Binomial sum formula for $(n+1)^{n-1}$ Has anybody seen a proof for
$$
(n+1)^{n-1}=\frac{1}{2^n}\sum_{k=0}^n
C_n^k(2k+1)^{k-1}(2(n-k)+1)^{n-k-1} ?
$$
There are lots of reasons to think that this is true. In particular the formula holds for $n=0,1,2,3,4,5$.
 A: A (not straight) proof. 
Using Bürmann-Lagrange formula we expand the regular at $z=0$ solution $w(z)$ of the equation $w=ze^{aw^2}$ as the following series
$$
w(z)=\sum_{n=0}^{\infty}\frac{a^n(2n+1)^{n-1}} {n!}z^{2n+1}
$$
(see problem 26.07 in СБОРНИК ЗАДАЧ ПО ТЕОРИИ АНАЛИТИЧЕСКИХ ФУНКЦИЙ, Под редакцией М. А ЕВГРАФОВА (Russian), -- any other reference - for this particular expansion, not for  Bürmann-Lagrange formula - will be greatly appreciated).
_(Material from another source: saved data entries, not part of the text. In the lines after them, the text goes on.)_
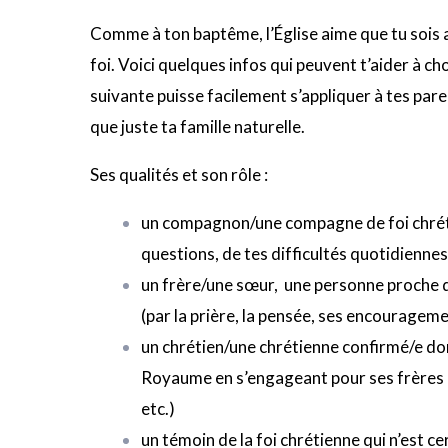
Comme à ton baptême, l’Église aime que tu sois 
foi. Voici quelques infos qui peuvent t’aider à ch
suivante puisse facilement s’appliquer à tes pare
que juste ta famille naturelle.
Ses qualités et son rôle :
un compagnon/une compagne de foi chrétienn
questions, de tes difficultés quotidiennes,
un frère/une sœur, une personne proche de
(par la prière, la pensée, ses encourageme
un chrétien/une chrétienne confirmé/e dont
Royaume en s’engageant pour ses frères e
etc.)
un témoin de la foi chrétienne qui n’est ce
Using Cauchy formulas for the coefficients of the series products, we get from this expansion 
$$
w^2=\sum_{n=0}^{\infty}\frac{a^{n}} {n!}z^{2n+2} \sum_{k=0}^{n}C_n^k(2k+1)^{k-1}(2(n-k)+1)^{n-k-1}.
$$
On the other hand, since $w^2=z^2e^{2aw^2}$, applying the expansion in the problem 26.06 (from the same problem-book), we get that 
$$
w^2=\sum_{n=0}^{\infty}\frac{a^{n}2^n(n+1)^{n-1}} {n!}z^{2n+2}.
$$ 
Equating to each other the coefficients for $z^{2n+2}$ in both series we obtain the desired equality.
The first mentioned problem 26.07 is for any $m\geq1$ and states that the regular at $z=0$ solution $w(z)$ of the equation $w=ze^{aw^m}$ has the expansion
$$
w(z)=\sum_{n=0}^{\infty}\frac{a^n(mn+1)^{n-1}} {n!}z^{mn+1}
$$ 
(above we have used it only for the value $m=2$).
Based on the same two mentioned problems, the formula can be generalized for any $m\in\Bbb{N}$ as follows. 
Let $\alpha_k^{n}\in\Bbb{N}\cup\{0\};  \;\;    0\leq\alpha_k^{n}\leq n;   \;\; 0\leq k\leq m.$ Denote by $A_{m}^{n}:   
    =\{\alpha_1^{n},\alpha_2^{n},\ldots,\alpha_m^{n}\}$ an $n$-tuple of such numbers such that $\sum_{k=0}^m\alpha_k^{n}=n$. Further denote by $ (A_{m}^{n})!:=\alpha_1^{n}!\alpha_2^{n}!\cdots     \alpha_m^{n}!$, and by $ C_n^{A_{m}^{n}}:=\binom{{n}}{A_m^n}    := \frac{n!}{(A_{m}^{n})!}.$ Then,
\begin{gather*} 
\boxed{\quad(n+1)^{n-1}=\frac{1}{m^n}  \sum_{A_{m}^{n}}
 C_n^{A_{m}^{n}}   (m\alpha_1^{n}+1)^{\alpha_1^{n}-1}
 \cdots (m\alpha_m^{n}+1)^{\alpha_m^{n}-1}\quad}.
\end{gather*}
A: This is a particular case (for $x = 1$, $y = 1$ and $z = -2$) of the following result:

Let $n$ be a nonnegative integer. In the polynomial ring
  $\mathbb{Z}\left[  x,y,z\right]  $, we have
  $$
\sum\limits_{k=0}^{n}\dbinom{n}{k}xy\left(  x-kz\right)  ^{k-1}\left(  y-\left(
n-k\right)  z\right)  ^{n-k-1}=\left(  x+y\right)  \left(  x+y-nz\right)
^{n-1}.
$$

This result is Theorem 2 in MathOverflow post #273459 (where I derive it from the famous Abel identity).